Please reproduce the items from the first line through the line containing "your own PC", switching "moderator" to "supervisor" and leaving everything else unchanged.

┌─ INPUT MATERIAL

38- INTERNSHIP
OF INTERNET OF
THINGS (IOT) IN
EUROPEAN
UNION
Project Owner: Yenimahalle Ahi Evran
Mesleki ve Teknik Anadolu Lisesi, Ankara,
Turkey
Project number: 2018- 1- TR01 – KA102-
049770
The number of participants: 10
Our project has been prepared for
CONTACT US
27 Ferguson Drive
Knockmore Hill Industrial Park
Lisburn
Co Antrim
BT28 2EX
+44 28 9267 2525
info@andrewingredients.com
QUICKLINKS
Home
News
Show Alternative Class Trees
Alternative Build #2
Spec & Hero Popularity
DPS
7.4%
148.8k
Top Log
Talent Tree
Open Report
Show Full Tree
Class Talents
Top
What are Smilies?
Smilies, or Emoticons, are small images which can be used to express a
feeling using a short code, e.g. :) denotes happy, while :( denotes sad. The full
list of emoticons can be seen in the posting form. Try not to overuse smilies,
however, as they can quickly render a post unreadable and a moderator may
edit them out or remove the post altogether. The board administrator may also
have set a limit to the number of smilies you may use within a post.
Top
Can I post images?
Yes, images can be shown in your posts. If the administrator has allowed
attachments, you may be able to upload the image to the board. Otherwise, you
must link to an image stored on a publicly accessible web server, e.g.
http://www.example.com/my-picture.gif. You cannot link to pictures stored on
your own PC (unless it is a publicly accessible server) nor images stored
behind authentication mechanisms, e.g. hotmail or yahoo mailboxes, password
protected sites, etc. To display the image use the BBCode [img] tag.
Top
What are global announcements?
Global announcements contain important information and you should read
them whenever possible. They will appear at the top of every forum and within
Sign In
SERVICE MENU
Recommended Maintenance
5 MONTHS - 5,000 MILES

└─

OUTPUT FOR THIS EXERCISE -
38- INTERNSHIP
OF INTERNET OF
THINGS (IOT) IN
EUROPEAN
UNION
Project Owner: Yenimahalle Ahi Evran
Mesleki ve Teknik Anadolu Lisesi, Ankara,
Turkey
Project number: 2018- 1- TR01 – KA102-
049770
The number of participants: 10
Our project has been prepared for
CONTACT US
27 Ferguson Drive
Knockmore Hill Industrial Park
Lisburn
Co Antrim
BT28 2EX
+44 28 9267 2525
info@andrewingredients.com
QUICKLINKS
Home
News
Show Alternative Class Trees
Alternative Build #2
Spec & Hero Popularity
DPS
7.4%
148.8k
Top Log
Talent Tree
Open Report
Show Full Tree
Class Talents
Top
What are Smilies?
Smilies, or Emoticons, are small images which can be used to express a
feeling using a short code, e.g. :) denotes happy, while :( denotes sad. The full
list of emoticons can be seen in the posting form. Try not to overuse smilies,
however, as they can quickly render a post unreadable and a supervisor may
edit them out or remove the post altogether. The board administrator may also
have set a limit to the number of smilies you may use within a post.
Top
Can I post images?
Yes, images can be shown in your posts. If the administrator has allowed
attachments, you may be able to upload the image to the board. Otherwise, you
must link to an image stored on a publicly accessible web server, e.g.
http://www.example.com/my-picture.gif. You cannot link to pictures stored on
your own PC (unless it is a publicly accessible server) nor images stored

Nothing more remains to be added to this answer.